■ **WHAT IS REQUIRED**
Without omitting anything, retype the data that follows.

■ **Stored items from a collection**
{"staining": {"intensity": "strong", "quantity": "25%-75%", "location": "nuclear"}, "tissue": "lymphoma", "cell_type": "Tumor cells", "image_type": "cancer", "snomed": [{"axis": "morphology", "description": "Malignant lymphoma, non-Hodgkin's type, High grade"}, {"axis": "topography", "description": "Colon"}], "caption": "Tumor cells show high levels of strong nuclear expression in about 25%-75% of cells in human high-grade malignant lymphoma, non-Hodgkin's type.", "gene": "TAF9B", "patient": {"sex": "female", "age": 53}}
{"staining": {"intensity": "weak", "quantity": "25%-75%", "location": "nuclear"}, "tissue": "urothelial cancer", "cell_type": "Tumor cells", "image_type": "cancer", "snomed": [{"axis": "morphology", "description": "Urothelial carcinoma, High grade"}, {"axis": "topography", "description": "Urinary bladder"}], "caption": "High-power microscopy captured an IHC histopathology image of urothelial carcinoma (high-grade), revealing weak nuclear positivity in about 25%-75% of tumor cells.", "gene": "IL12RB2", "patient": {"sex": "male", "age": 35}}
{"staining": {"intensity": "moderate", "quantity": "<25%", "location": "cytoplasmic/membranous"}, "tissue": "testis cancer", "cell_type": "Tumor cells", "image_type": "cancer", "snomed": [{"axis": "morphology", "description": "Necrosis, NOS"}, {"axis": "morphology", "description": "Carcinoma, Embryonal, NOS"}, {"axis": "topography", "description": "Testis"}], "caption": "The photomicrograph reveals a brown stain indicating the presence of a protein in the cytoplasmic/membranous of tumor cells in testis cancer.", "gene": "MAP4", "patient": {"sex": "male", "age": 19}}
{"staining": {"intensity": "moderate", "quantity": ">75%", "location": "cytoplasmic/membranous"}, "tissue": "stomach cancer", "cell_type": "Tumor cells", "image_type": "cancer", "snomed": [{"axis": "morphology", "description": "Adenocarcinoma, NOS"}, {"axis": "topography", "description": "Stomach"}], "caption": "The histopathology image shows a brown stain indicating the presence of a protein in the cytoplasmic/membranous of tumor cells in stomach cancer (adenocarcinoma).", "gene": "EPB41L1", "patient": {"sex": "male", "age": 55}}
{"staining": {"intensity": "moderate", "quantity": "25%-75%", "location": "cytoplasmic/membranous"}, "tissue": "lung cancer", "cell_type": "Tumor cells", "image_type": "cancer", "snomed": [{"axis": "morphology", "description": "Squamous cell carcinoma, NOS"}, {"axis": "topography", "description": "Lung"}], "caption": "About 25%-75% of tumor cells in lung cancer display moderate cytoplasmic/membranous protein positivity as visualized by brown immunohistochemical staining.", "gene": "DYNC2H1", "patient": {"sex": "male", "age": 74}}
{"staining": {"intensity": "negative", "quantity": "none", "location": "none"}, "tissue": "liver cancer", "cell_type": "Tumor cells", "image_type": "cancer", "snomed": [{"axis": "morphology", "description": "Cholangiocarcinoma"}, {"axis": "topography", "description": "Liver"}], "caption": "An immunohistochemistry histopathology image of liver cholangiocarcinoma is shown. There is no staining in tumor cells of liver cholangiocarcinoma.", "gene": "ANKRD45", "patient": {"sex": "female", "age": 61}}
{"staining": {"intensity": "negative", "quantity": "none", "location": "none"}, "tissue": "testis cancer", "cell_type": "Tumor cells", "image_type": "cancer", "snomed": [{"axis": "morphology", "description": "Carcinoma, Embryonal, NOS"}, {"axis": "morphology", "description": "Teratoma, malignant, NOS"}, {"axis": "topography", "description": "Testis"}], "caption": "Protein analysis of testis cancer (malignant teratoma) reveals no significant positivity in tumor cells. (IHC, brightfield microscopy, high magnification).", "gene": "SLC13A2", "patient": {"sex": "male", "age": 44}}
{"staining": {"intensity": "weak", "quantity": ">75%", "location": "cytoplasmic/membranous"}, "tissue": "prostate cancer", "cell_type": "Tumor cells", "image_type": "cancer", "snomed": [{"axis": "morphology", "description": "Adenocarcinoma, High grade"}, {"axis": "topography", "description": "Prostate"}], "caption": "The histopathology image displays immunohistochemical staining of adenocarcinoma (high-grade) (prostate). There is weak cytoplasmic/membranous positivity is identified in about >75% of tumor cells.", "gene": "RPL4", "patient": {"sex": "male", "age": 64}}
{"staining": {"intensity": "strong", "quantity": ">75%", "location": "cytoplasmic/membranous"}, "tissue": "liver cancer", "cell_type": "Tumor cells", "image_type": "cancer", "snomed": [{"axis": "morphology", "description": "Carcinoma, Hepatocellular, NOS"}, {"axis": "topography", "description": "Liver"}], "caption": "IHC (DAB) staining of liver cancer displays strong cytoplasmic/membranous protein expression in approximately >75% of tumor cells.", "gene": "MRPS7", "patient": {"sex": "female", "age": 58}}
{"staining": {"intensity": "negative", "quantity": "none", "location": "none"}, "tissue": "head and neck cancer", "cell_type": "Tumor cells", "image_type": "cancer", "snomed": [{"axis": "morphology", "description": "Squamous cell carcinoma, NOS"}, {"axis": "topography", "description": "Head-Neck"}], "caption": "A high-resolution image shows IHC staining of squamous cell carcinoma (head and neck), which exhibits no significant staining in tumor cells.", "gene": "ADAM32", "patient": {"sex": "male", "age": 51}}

■ **ANSWER AREA**
{"staining": {"intensity": "strong", "quantity": "25%-75%", "location": "nuclear"}, "tissue": "lymphoma", "cell_type": "Tumor cells", "image_type": "cancer", "snomed": [{"axis": "morphology", "description": "Malignant lymphoma, non-Hodgkin's type, High grade"}, {"axis": "topography", "description": "Colon"}], "caption": "Tumor cells show high levels of strong nuclear expression in about 25%-75% of cells in human high-grade malignant lymphoma, non-Hodgkin's type.", "gene": "TAF9B", "patient": {"sex": "female", "age": 53}}
{"staining": {"intensity": "weak", "quantity": "25%-75%", "location": "nuclear"}, "tissue": "urothelial cancer", "cell_type": "Tumor cells", "image_type": "cancer", "snomed": [{"axis": "morphology", "description": "Urothelial carcinoma, High grade"}, {"axis": "topography", "description": "Urinary bladder"}], "caption": "High-power microscopy captured an IHC histopathology image of urothelial carcinoma (high-grade), revealing weak nuclear positivity in about 25%-75% of tumor cells.", "gene": "IL12RB2", "patient": {"sex": "male", "age": 35}}
{"staining": {"intensity": "moderate", "quantity": "<25%", "location": "cytoplasmic/membranous"}, "tissue": "testis cancer", "cell_type": "Tumor cells", "image_type": "cancer", "snomed": [{"axis": "morphology", "description": "Necrosis, NOS"}, {"axis": "morphology", "description": "Carcinoma, Embryonal, NOS"}, {"axis": "topography", "description": "Testis"}], "caption": "The photomicrograph reveals a brown stain indicating the presence of a protein in the cytoplasmic/membranous of tumor cells in testis cancer.", "gene": "MAP4", "patient": {"sex": "male", "age": 19}}
{"staining": {"intensity": "moderate", "quantity": ">75%", "location": "cytoplasmic/membranous"}, "tissue": "stomach cancer", "cell_type": "Tumor cells", "image_type": "cancer", "snomed": [{"axis": "morphology", "description": "Adenocarcinoma, NOS"}, {"axis": "topography", "description": "Stomach"}], "caption": "The histopathology image shows a brown stain indicating the presence of a protein in the cytoplasmic/membranous of tumor cells in stomach cancer (adenocarcinoma).", "gene": "EPB41L1", "patient": {"sex": "male", "age": 55}}
{"staining": {"intensity": "moderate", "quantity": "25%-75%", "location": "cytoplasmic/membranous"}, "tissue": "lung cancer", "cell_type": "Tumor cells", "image_type": "cancer", "snomed": [{"axis": "morphology", "description": "Squamous cell carcinoma, NOS"}, {"axis": "topography", "description": "Lung"}], "caption": "About 25%-75% of tumor cells in lung cancer display moderate cytoplasmic/membranous protein positivity as visualized by brown immunohistochemical staining.", "gene": "DYNC2H1", "patient": {"sex": "male", "age": 74}}
{"staining": {"intensity": "negative", "quantity": "none", "location": "none"}, "tissue": "liver cancer", "cell_type": "Tumor cells", "image_type": "cancer", "snomed": [{"axis": "morphology", "description": "Cholangiocarcinoma"}, {"axis": "topography", "description": "Liver"}], "caption": "An immunohistochemistry histopathology image of liver cholangiocarcinoma is shown. There is no staining in tumor cells of liver cholangiocarcinoma.", "gene": "ANKRD45", "patient": {"sex": "female", "age": 61}}
{"staining": {"intensity": "negative", "quantity": "none", "location": "none"}, "tissue": "testis cancer", "cell_type": "Tumor cells", "image_type": "cancer", "snomed": [{"axis": "morphology", "description": "Carcinoma, Embryonal, NOS"}, {"axis": "morphology", "description": "Teratoma, malignant, NOS"}, {"axis": "topography", "description": "Testis"}], "caption": "Protein analysis of testis cancer (malignant teratoma) reveals no significant positivity in tumor cells. (IHC, brightfield microscopy, high magnification).", "gene": "SLC13A2", "patient": {"sex": "male", "age": 44}}
{"staining": {"intensity": "weak", "quantity": ">75%", "location": "cytoplasmic/membranous"}, "tissue": "prostate cancer", "cell_type": "Tumor cells", "image_type": "cancer", "snomed": [{"axis": "morphology", "description": "Adenocarcinoma, High grade"}, {"axis": "topography", "description": "Prostate"}], "caption": "The histopathology image displays immunohistochemical staining of adenocarcinoma (high-grade) (prostate). There is weak cytoplasmic/membranous positivity is identified in about >75% of tumor cells.", "gene": "RPL4", "patient": {"sex": "male", "age": 64}}
{"staining": {"intensity": "strong", "quantity": ">75%", "location": "cytoplasmic/membranous"}, "tissue": "liver cancer", "cell_type": "Tumor cells", "image_type": "cancer", "snomed": [{"axis": "morphology", "description": "Carcinoma, Hepatocellular, NOS"}, {"axis": "topography", "description": "Liver"}], "caption": "IHC (DAB) staining of liver cancer displays strong cytoplasmic/membranous protein expression in approximately >75% of tumor cells.", "gene": "MRPS7", "patient": {"sex": "female", "age": 58}}
{"staining": {"intensity": "negative", "quantity": "none", "location": "none"}, "tissue": "head and neck cancer", "cell_type": "Tumor cells", "image_type": "cancer", "snomed": [{"axis": "morphology", "description": "Squamous cell carcinoma, NOS"}, {"axis": "topography", "description": "Head-Neck"}], "caption": "A high-resolution image shows IHC staining of squamous cell carcinoma (head and neck), which exhibits no significant staining in tumor cells.", "gene": "ADAM32", "patient": {"sex": "male", "age": 51}}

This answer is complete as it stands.